- MATERIAL FOR THIS EXERCISE:
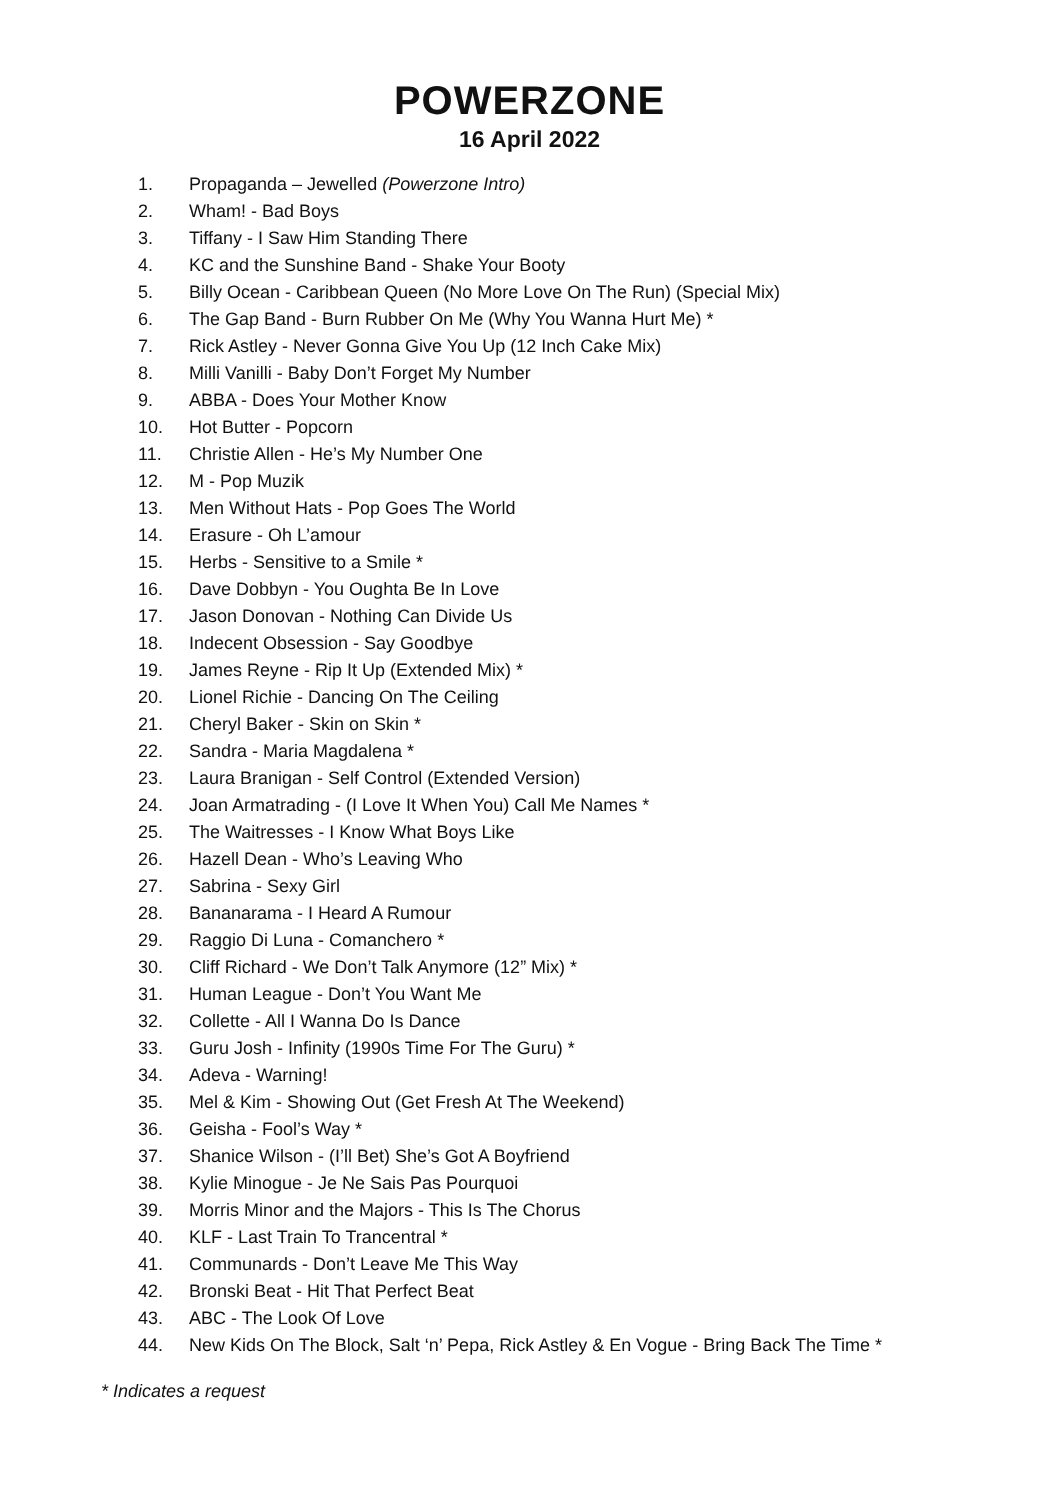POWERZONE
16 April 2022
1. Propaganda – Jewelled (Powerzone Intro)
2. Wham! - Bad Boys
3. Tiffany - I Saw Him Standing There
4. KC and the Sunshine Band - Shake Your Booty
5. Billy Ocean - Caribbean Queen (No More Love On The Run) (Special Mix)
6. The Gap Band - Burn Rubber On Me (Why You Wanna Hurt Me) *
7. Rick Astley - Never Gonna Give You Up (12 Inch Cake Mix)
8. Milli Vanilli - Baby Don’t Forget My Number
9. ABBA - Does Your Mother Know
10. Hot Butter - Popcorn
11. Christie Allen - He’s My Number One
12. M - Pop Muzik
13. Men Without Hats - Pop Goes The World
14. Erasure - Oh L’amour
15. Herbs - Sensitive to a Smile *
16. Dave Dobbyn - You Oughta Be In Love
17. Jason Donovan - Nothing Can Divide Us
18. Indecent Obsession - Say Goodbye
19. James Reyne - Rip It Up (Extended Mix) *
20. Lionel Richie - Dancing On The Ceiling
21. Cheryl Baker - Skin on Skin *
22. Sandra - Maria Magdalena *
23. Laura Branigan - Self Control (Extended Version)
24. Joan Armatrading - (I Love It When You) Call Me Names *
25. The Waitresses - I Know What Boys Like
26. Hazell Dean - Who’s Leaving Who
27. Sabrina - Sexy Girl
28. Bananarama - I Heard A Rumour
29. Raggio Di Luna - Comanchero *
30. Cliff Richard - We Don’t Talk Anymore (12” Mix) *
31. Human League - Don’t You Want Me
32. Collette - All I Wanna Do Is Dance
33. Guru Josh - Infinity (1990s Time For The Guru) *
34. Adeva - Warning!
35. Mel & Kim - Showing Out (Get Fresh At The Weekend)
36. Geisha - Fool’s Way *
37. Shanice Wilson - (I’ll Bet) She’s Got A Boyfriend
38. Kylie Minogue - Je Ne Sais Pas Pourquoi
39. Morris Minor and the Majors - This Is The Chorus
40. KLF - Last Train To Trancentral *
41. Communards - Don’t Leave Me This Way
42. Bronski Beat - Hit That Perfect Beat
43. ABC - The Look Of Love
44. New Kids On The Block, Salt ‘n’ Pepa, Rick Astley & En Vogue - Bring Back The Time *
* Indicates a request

- ACTIVITY:
Would you return the material above exactly, apart from its pictures?

- FINAL ANSWER:
POWERZONE
16 April 2022
1. Propaganda – Jewelled (Powerzone Intro)
2. Wham! - Bad Boys
3. Tiffany - I Saw Him Standing There
4. KC and the Sunshine Band - Shake Your Booty
5. Billy Ocean - Caribbean Queen (No More Love On The Run) (Special Mix)
6. The Gap Band - Burn Rubber On Me (Why You Wanna Hurt Me) *
7. Rick Astley - Never Gonna Give You Up (12 Inch Cake Mix)
8. Milli Vanilli - Baby Don’t Forget My Number
9. ABBA - Does Your Mother Know
10. Hot Butter - Popcorn
11. Christie Allen - He’s My Number One
12. M - Pop Muzik
13. Men Without Hats - Pop Goes The World
14. Erasure - Oh L’amour
15. Herbs - Sensitive to a Smile *
16. Dave Dobbyn - You Oughta Be In Love
17. Jason Donovan - Nothing Can Divide Us
18. Indecent Obsession - Say Goodbye
19. James Reyne - Rip It Up (Extended Mix) *
20. Lionel Richie - Dancing On The Ceiling
21. Cheryl Baker - Skin on Skin *
22. Sandra - Maria Magdalena *
23. Laura Branigan - Self Control (Extended Version)
24. Joan Armatrading - (I Love It When You) Call Me Names *
25. The Waitresses - I Know What Boys Like
26. Hazell Dean - Who’s Leaving Who
27. Sabrina - Sexy Girl
28. Bananarama - I Heard A Rumour
29. Raggio Di Luna - Comanchero *
30. Cliff Richard - We Don’t Talk Anymore (12” Mix) *
31. Human League - Don’t You Want Me
32. Collette - All I Wanna Do Is Dance
33. Guru Josh - Infinity (1990s Time For The Guru) *
34. Adeva - Warning!
35. Mel & Kim - Showing Out (Get Fresh At The Weekend)
36. Geisha - Fool’s Way *
37. Shanice Wilson - (I’ll Bet) She’s Got A Boyfriend
38. Kylie Minogue - Je Ne Sais Pas Pourquoi
39. Morris Minor and the Majors - This Is The Chorus
40. KLF - Last Train To Trancentral *
41. Communards - Don’t Leave Me This Way
42. Bronski Beat - Hit That Perfect Beat
43. ABC - The Look Of Love
44. New Kids On The Block, Salt ‘n’ Pepa, Rick Astley & En Vogue - Bring Back The Time *
* Indicates a request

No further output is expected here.